“Passing Strange” has called it quits, with the critically praised, sales-challenged Broadway musical set to close July 20.
That’s the day after two perfs of the rock tuner will be filmed, with live audience, for an upcoming pic version directed by Spike Lee — thereby answering the question of whether the production would hang on long enough to reap any potential marketing benefits from the release of the movie.
The passing of “Strange” marks the second best-musical Tony nominee to throw in the towel after the 2008 awards, following the shuttering of “Cry-Baby” last month. Although “In the Heights,” the season’s winner of the category, has posted robust box office tallies, the fourth contender, “Xanadu,” has been plagued by low sales as well.
Despite a healthy dose of positive press and awards attention, including seven Tony noms and a win for book, “Strange” has had difficulty pulling in crowds since it began Rialto perfs in February. Weekly sales rarely topped $300,000, and last week the tally sank nearly $70,000 to $176,067, with auds at an average of 37% of capacity.
Production has so far grossed about $4.6 million.
Written by single-monikered musician Stew with music co-written by bandmate Heidi Rodewald, the semiautobiographical “Strange” follows a young black man as he departs the middle-class L.A. milieu of his youth for Amsterdam and Berlin in an attempt to find himself.
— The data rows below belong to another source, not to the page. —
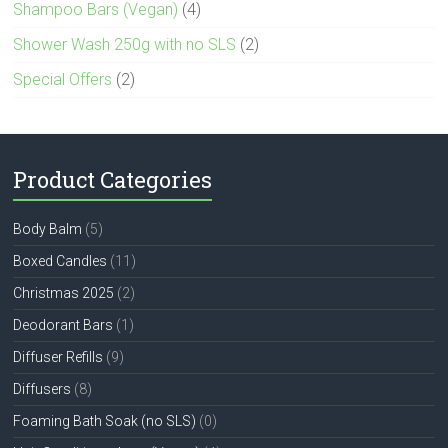
Shampoo Bars (Vegan)
(4)
Shower Wash 250g with no SLS
(2)
Special Offers
(2)
Product Categories
Body Balm
(5)
Boxed Candles
(11)
Christmas 2025
(2)
Deodorant Bars
(1)
Diffuser Refills
(9)
Diffusers
(8)
Foaming Bath Soak (no SLS)
(0)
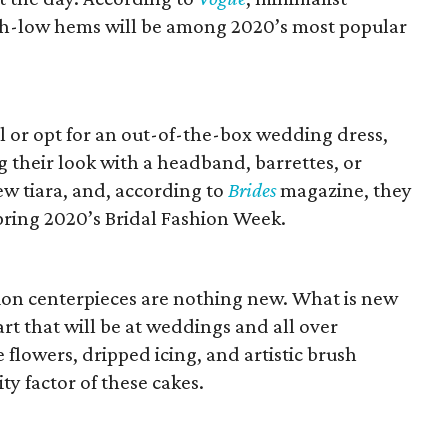
igh-low hems will be among 2020’s most popular
l or opt for an out-of-the-box wedding dress,
g their look with a headband, barrettes, or
ew tiara, and, according to
Brides
magazine, they
pring 2020’s Bridal Fashion Week.
ion centerpieces are nothing new. What is new
rt that will be at weddings and all over
 flowers, dripped icing, and artistic brush
ty factor of these cakes.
Musical began life in a co-production that bowed at Berkeley Rep in 2006 and then played Off Broadway’s Public Theater last year. Strong reviews and positive aud response prompted a team of commercial producers, including the Shubert Org and Elizabeth Ireland McCann, to back a Broadway transfer.
The show’s combination of musical theater storytelling and loose rock-concert vibe proved a marketing challenge for a production that aimed to attract a young, racially diverse mix of theatergoers to the Main Stem.
Helmed by Annie Dorsen, the show picked up several awards in the spring, including musical kudos from the New York Drama Critics Circle and the Drama Desk. Tuner also won a couple of Obies for its Off Broadway incarnation.
The filmed version of the musical, produced by “Strange” co-producer Steve Klein and Lee, will incorporate footage from two runs of the show without an audience, in addition to the two perfs July 19. No release date or distribution platform has yet been set.